Le désir de faire meute et de se serrer les uns contre les autres, de porter ceux que l’on aime ou d’en être portée, de suivre un pas qui tranquillise ou de le proposer, est l’expression vitale de notre humanité, un élan presque animal.
Nous ne pouvons vivre sans les autres, ni contre les autres.
Nous crevons de ce lien qui nous manque comme de celui qui étouffe et le confinement nous ballotte entre ces deux pôles, trop loin ou trop serrés, démultipliant les émotions qui s’y vivent, en amour comme en violence.
En réalité, il questionne la place que nous avons, celle que nous prenons, la valeur que nous lui accordons, la valeur que les autres lui accordent.
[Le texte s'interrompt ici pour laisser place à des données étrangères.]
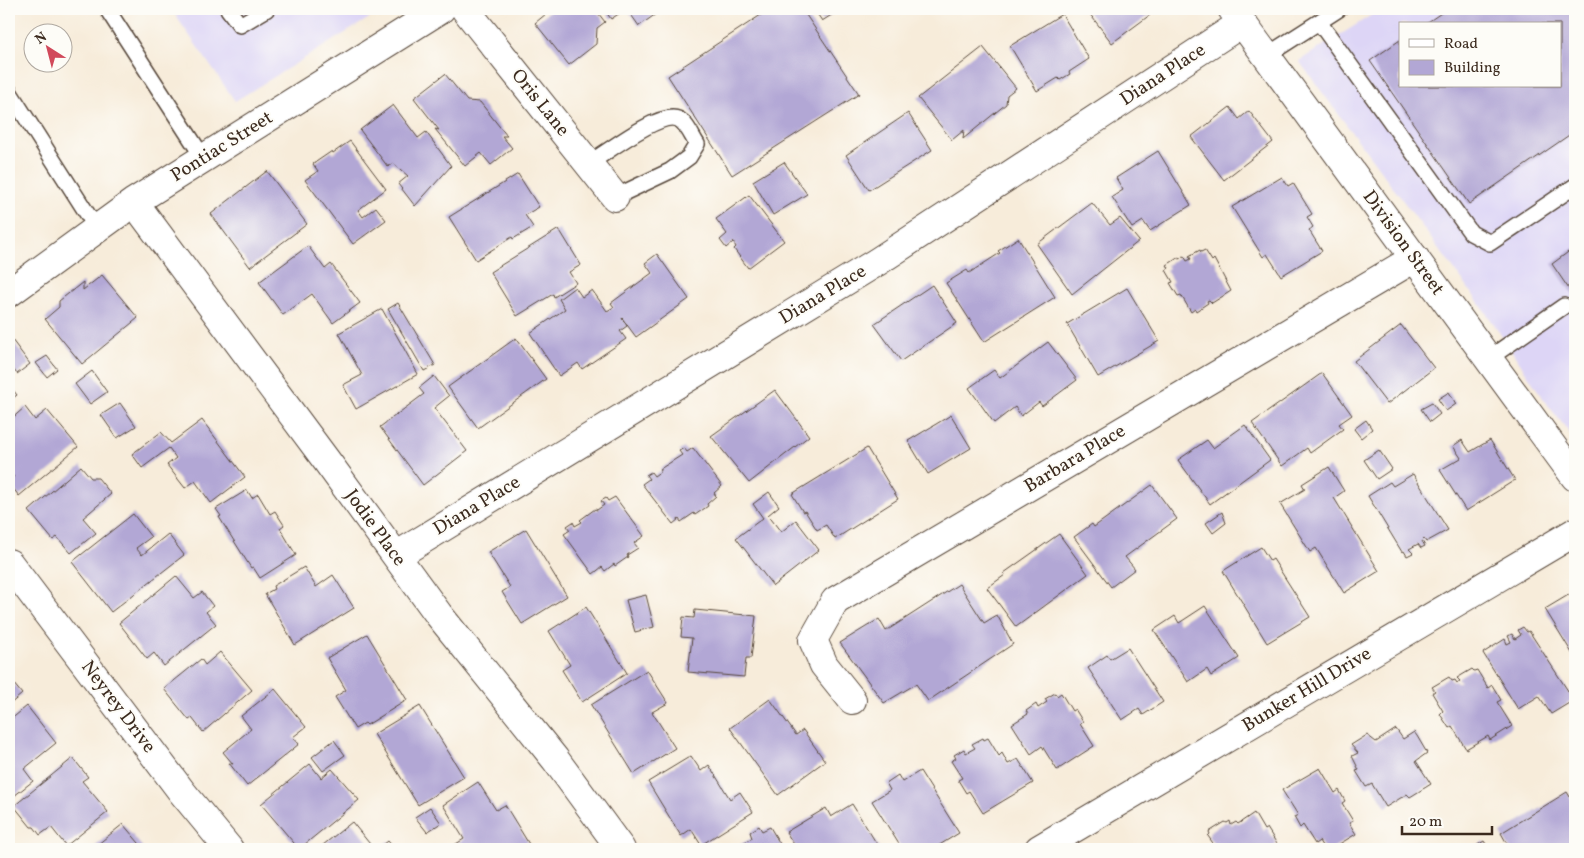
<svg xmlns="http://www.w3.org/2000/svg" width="1584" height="858" font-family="Vollkorn,serif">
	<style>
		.built { fill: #ddd5f6; fill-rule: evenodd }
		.building { fill: #b2a7d5 }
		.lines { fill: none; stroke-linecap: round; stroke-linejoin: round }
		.lane-casing { stroke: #57473a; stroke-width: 18 }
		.street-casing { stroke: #57473a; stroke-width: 30 }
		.secondary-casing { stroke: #57473a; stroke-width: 30 }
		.lane { stroke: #fff; stroke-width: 15 }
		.street { stroke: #fff; stroke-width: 28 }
		.secondary { stroke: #fff; stroke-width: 28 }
		.labels { text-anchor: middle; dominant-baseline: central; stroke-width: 4; stroke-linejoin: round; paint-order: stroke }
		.street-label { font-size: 19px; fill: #3b2a1e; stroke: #fdfcf7 }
	</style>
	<rect width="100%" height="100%" fill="#fdfcf7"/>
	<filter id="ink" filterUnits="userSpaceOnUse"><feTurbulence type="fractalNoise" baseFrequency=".02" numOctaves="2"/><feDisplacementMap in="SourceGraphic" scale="10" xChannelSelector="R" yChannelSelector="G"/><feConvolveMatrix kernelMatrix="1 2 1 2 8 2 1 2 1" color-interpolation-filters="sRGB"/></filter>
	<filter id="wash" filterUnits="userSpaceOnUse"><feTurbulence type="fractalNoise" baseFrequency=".0096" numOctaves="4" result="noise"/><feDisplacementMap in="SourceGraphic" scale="20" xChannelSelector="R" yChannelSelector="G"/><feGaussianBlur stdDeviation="1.12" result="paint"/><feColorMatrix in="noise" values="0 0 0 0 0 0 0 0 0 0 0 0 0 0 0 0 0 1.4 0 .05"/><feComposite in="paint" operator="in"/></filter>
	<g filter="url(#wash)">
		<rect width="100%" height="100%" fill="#f7ecda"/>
		<!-- built -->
		<path class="built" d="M171,9H384L235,101Z
			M1381,9H1575V440L1545,401L1485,311L1299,61ZM1400,24H1560V86H1400Z"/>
		<g id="blocks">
			<!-- building -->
			<path class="building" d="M552,9H595L605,22L597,28L596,44L569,65L535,23Z
				M604,9H626L611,19Z
				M627,9H663L639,26Z
				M770,9H802L859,94L732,175L668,76Z
				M814,9H841L822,21Z
				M1086,9H1158L1112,43Z
				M1447,9H1575V131L1469,204L1370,61L1400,40V86H1560V24H1425Z
				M1062,14L1089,59L1069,72L1070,74L1060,80L1058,78L1037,91L1010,46Z
				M983,47L1016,88L1007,95L1006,104L963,139L964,130L952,140L918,98Z
				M445,74L467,101L480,102L507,136H502L512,148L491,165L481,153L465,166L435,129L439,130L414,98Z
				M393,105L418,138L426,132L451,166L415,206L398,184L408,176L393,163L388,167L360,130Z
				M1230,107L1239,119L1249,111L1273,142L1224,180L1191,137Z
				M908,113L932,150L869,190L846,155Z
				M350,141L386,189L358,210L363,217L376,207L386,220L353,244L305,180L318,171L313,164L332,151L333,153Z
				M1158,151L1191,205L1150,231L1143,221L1132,228L1112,197L1123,190L1116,178Z
				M784,162L807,194L773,215L753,181Z
				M267,171L307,224L250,267L211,214Z
				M518,174L539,207L525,215L533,227L513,239L512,237L476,260L449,217Z
				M1282,177L1288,186L1293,183L1312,214L1307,217L1313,227L1309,230L1322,251L1281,276L1267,254L1263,257L1232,207Z
				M749,195L784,241L748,268L734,249L736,247L733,242L726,248L720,240L727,234L716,219Z
				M1092,203L1110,225L1120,218L1139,241L1072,294L1037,244Z
				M559,229L581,265L569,272L576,283L554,297L553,294L517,316L490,272Z
				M1018,238L1055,297L984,342L946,283L967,270L969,273L1000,253L998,251Z
				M308,246L325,269L331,264L360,303L333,323L312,294L283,315L259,282Z
				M1575,247V298L1552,264Z
				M1200,250L1201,252L1205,250L1212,261L1214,259L1231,291L1212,303L1209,300L1207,301L1208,303L1196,311L1195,309L1191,312L1181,295L1178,296L1170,283L1173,282L1166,270L1169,268L1167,265L1179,257V259L1184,256L1187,261L1191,259L1189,256Z
				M657,254L689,299L636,337L622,318L627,326L620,331L626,339L582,369L578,363L559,376L530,333L565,309L559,299L575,287L582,297L592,290L607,311L614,307L611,303L652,273L645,263Z
				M102,275L138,318L82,364L45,319L59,307V301L83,282V290Z
				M932,285L957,323L901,361L874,324Z
				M1127,288L1159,341L1098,377L1067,324Z
				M398,303L435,365L424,371L388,309Z
				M382,309L418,374L356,409L343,385L362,375L339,333Z
				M1401,325L1434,368L1387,404L1354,361Z
				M9,336L30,364L17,374L9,364Z
				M516,338L546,379L478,428L448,387Z
				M1048,342L1077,380L1042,406L1039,402L1021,416L1015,407L994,423L969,388L994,370L1000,378Z
				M47,356L57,369L47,377L36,363Z
				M92,371L107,392L90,404L75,384Z
				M1322,373L1352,415L1339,424L1343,429L1310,453L1307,448L1282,466L1252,423Z
				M434,376L449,396L434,408L467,451L423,485L380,427L424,394L419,388Z
				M9,385L17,395L9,401Z
				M775,390L809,436L749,483L711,436Z
				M1449,392L1456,404L1446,411L1438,399Z
				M120,403L136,426L117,438L101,415Z
				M1432,403L1440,414L1430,422L1421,409Z
				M25,407L35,420L47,410L78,447L19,496L9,483V476L14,477L9,471V421Z
				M951,415L971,448L928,474L908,441Z
				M202,420L245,477L211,503L195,481L185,488L167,465L176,458L169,448L142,468L132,454L161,432L171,443Z
				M1366,420L1372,429L1361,438L1354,429Z
				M1245,425L1270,460L1210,504L1178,460L1207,440L1213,448Z
				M1462,440L1470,452L1490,440L1515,480L1466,511L1440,470L1461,458L1453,446Z
				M684,448L687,452L693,448L722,486L714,493L716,496L707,504L708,506L695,515L694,513L681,522L679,519L673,524L642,484L649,479L646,475L651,472L654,476L661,471L660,469L682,455L679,451Z
				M867,448L898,499L835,539L826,525L817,530L805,511L803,512L792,494Z
				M1379,450L1392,469L1377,479L1364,460Z
				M81,466L91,478H98L111,494L83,518L96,533L71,553L57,537L53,540L29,511Z
				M1329,467L1344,491L1334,498L1379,571L1344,593L1316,548L1310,552L1280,504L1305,489L1302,484Z
				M1413,474L1448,530L1426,542L1424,539L1422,541L1425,546L1421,548L1418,544L1409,549L1413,553L1407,556L1404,551L1402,552L1368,496L1390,482L1393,486Z
				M1152,485L1177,519L1125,557L1135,569L1111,587L1074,537L1092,524L1094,527Z
				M247,490L252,498L258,494L270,514L275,511L284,525L280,528L296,555L260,578L253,567L251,568L219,517L221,516L216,509Z
				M769,492L779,506L768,515L781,532L796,520L819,550L773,586L736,538L763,518L753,504Z
				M615,497L644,536L634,543L638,548L627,555L628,557L615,566L614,564L605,571L602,567L593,574L564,534L570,530L567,526L573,522L575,526L582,522L580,520L595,509L597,510L604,505L601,501L606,498L608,501Z
				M1222,512L1226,523L1213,533L1206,523Z
				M133,514L151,537L136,548L142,555L168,534L184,555L111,612L72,562Z
				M526,529L567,596L522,624L502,592L510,587L488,552Z
				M1059,534L1088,574L1016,627L987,588L1005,575L1004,573Z
				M1261,547L1270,561L1273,559L1310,617L1267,643L1223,571Z
				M304,567L316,587L333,575L354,608L295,645L265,594L274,589L273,586Z
				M176,576L194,598L202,592L213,606L206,612L216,624L164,666L154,653L147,659L119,623Z
				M959,584L984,623L997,615L1013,644L928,701L916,684L884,703L840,643L879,619L886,631Z
				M1575,591V658L1545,609Z
				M646,595L654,627L635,632L626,600Z
				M1205,606L1239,658L1211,676L1207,669L1188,682L1154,630L1175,616L1179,623Z
				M586,607L627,673L582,702L562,670L570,665L549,631Z
				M695,610L756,616L751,658H746L744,677L688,672L692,638L681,637L683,617L694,618Z
				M1523,627L1527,632L1529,631L1574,700L1551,714L1539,696L1518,709L1483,653L1505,639L1507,644L1511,642L1508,636L1512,634L1515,639L1521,635L1518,630Z
				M367,634L407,700L367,725L365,723L355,729L335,697L346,690L327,658Z
				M1128,648L1163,702L1143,715L1139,709L1122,720L1088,668L1107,655L1110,659Z
				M220,652L252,690L203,732L192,718L189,720L164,689L201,659L205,665Z
				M1472,669L1474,671L1477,670L1488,688L1492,685L1501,700L1497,702L1512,726L1490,740L1488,736L1466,749L1452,726L1449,728L1440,714L1443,711L1432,693L1435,691L1432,687L1449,677L1452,681L1455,680L1457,683L1460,681L1457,678Z
				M647,670L668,703L652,712L675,748L634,774L591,705Z
				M9,678L22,694L9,705Z
				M275,689L306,727L293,737L299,744L247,786L229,763L233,764L223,752L251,729L241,716Z
				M1055,693L1057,696L1061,693L1072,711L1075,709L1083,722L1080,724L1094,746L1057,770L1042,746L1031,754L1012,724L1028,714L1026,711L1036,704L1038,708L1047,702L1045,699Z
				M770,699L796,735L803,730L825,761L778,795L730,728Z
				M27,706L56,743L24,769L33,781L9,800V721Z
				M420,706L464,777L418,805L374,734Z
				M1396,729L1403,739L1414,732L1417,736L1427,753L1416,761L1431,784L1410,797L1407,794L1386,807L1372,784L1366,787L1356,771L1359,770L1352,756L1358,753L1351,745L1367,735L1376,742Z
				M983,738L984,740L988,738L999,756L1002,753L1008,764L1018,759L1033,783L983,813L969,791L966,793L958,780L962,778L951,761L956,758L954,755L964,749L966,753L975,748L972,744Z
				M334,740L345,755L323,771L312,757Z
				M691,756L701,771L709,765L730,799L740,792L753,812L701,845L691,829L681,836L648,782Z
				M73,758L88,777L82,781L108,812L66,846L51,827L40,835L34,827H31L14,806Z
				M310,764L321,778L332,769L359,800L299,849L261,804Z
				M1320,768L1335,793L1339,790L1345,801L1342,803L1353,821L1349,823L1356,834L1331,849H1324L1319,841L1315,844L1303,825L1300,828L1294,817L1298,815L1282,790Z
				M920,771L959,833L933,849H902L872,801L890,790L886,783L898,775L902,782Z
				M478,782L496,810L505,805L532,849H452L451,847L464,839L443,805Z
				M1567,792L1575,805V849H1510L1501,833Z
				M852,804L880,849H797L786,832L826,808L831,817Z
				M430,807L441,823L427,832L415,817Z
				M1254,813L1264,830L1267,828L1277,844L1274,846L1275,849H1217L1208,836L1210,834L1209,832L1225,822L1227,823L1230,821L1231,825L1236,822L1238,824Z
				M352,822L374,849H318Z
				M123,824L144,849H92Z
				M759,826L762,831L770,827L783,849H732L752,838L750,832Z
				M388,841L395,849H378Z
				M1484,841L1489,849H1471Z"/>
		</g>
	</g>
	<g filter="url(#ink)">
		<use href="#blocks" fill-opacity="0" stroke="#57473a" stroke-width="1"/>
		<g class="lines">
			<defs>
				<path id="lane" d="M107,9L204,159
					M228,9L240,25L267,9
					M1319,22L1471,233L1490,243L1575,186
					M1266,56L1339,9
					M9,91L97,229
					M588,164C606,153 659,111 678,119C687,123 692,137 697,144L689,157L670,171L615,197
					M1488,359L1564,306"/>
				<path id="street" d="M465,9L615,197
					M134,202L326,460L439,615L555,759L621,849
					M9,293L134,202L441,9
					M396,556L877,262L1242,23
					M9,563L182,792L229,849
					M852,700L824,665L813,640L835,601L1415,258
					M1039,849L1575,532"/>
				<path id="secondary" d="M1232,9L1575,477"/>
			</defs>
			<!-- lane casing -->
			<use href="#lane" class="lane-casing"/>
			<!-- street casing -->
			<use href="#street" class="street-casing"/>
			<!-- secondary casing -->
			<use href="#secondary" class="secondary-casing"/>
			<!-- lane -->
			<use href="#lane" class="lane"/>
			<!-- street -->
			<use href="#street" class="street"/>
			<!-- secondary -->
			<use href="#secondary" class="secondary"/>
		</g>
	</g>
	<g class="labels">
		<!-- street labels -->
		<g class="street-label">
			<text transform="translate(1163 75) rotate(-33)">Diana Place</text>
			<text transform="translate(540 103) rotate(51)">Oris Lane</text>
			<text transform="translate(222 147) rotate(-32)">Pontiac Street</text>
			<text transform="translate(1403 243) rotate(54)">Division Street</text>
			<text transform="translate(823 295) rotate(-31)">Diana Place</text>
			<text transform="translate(1075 459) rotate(-31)">Barbara Place</text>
			<text transform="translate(477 506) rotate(-31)">Diana Place</text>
			<text transform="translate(375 528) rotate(54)">Jodie Place</text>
			<text transform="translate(1307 690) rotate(-31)">Bunker Hill Drive</text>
			<text transform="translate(118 707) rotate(53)">Neyrey Drive</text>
		</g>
	</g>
	<!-- margin -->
	<rect width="1584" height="858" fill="none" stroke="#fdfcf7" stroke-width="30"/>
	<!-- legend -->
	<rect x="1399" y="22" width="162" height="65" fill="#fdfcf7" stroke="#afa8a0"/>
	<rect x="1409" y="39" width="25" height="8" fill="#ffffff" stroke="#afa8a0"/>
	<text x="1444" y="48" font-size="15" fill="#3b2a1e">Road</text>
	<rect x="1409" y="60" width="25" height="15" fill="#b2a7d5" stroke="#afa8a0"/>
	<text x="1444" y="72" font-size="15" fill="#3b2a1e">Building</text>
	<!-- north arrow -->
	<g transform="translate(48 48) rotate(324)"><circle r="24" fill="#fdfcf7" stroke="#afa8a0"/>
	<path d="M0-4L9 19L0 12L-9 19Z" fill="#d1495b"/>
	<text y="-8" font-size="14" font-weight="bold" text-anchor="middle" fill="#3b2a1e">N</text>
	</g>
	<!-- scale -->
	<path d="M1402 826v8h90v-8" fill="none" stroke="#3b2a1e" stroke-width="2.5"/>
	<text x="1409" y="826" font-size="15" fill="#3b2a1e" stroke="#fdfcf7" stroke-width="4" paint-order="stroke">20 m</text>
</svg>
Joie, surprise, déception, exaspération ?
Être à la bonne place.
Près de ceux qu’on aime. Un avant-goût du paradis ? Je suis en manque de bises qui claquent, de chaleur humaine, d’une main sur mon épaule, d’odeurs familières ou amicales, de poignées franches, d’apéro partagés. Je veux « snifer » les grillades et le Martini, manger des poissons du lac, rire autour d’une table animée, rentrer mes coudes pour y faire de la place, retrouver mes amies qui cavalent à l’hôpital et les mettre en mode pause, trinquer avec celle qui retrouve son souffle après le Covid 19, admirer la couleur du pull bleu que ma sœur tricote à 900 km de moi, manger des pralines à Lyon.
Mais nos portes sont fermées.
Oui, « c’est bizarre, d’être si proches et si loin. » WhatsApp, comme un cordon ombilical virtuel maintient un lien que chacun s’approprie à coup de blagues, de nouvelles, de découragements, de pétages de plomb, d’angoisse, de retour au calme. Le téléphone marche. Pourtant, cela n’enlève rien au manque, au manque des autres, au manque de vie.
Un nouveau jour se lève, un de plus confiné, un de moins promettant la fin de ce mauvais rêve. Il faut donc se lever, reprendre son souffle pour honorer ceux qui le cherchent, gonfler ses poumons de petites joies quotidiennes, prier pour ceux qui ne peuvent plus le faire, épuisés par la situation, angoissés par le stress, étouffés par les autres ou par la maladie. Saisir l’étrangeté de la vie pour pour ne pas s’éteindre, accompagner ceux qui s’en vont, confier au ciel, et continuer d’aimer, même loin.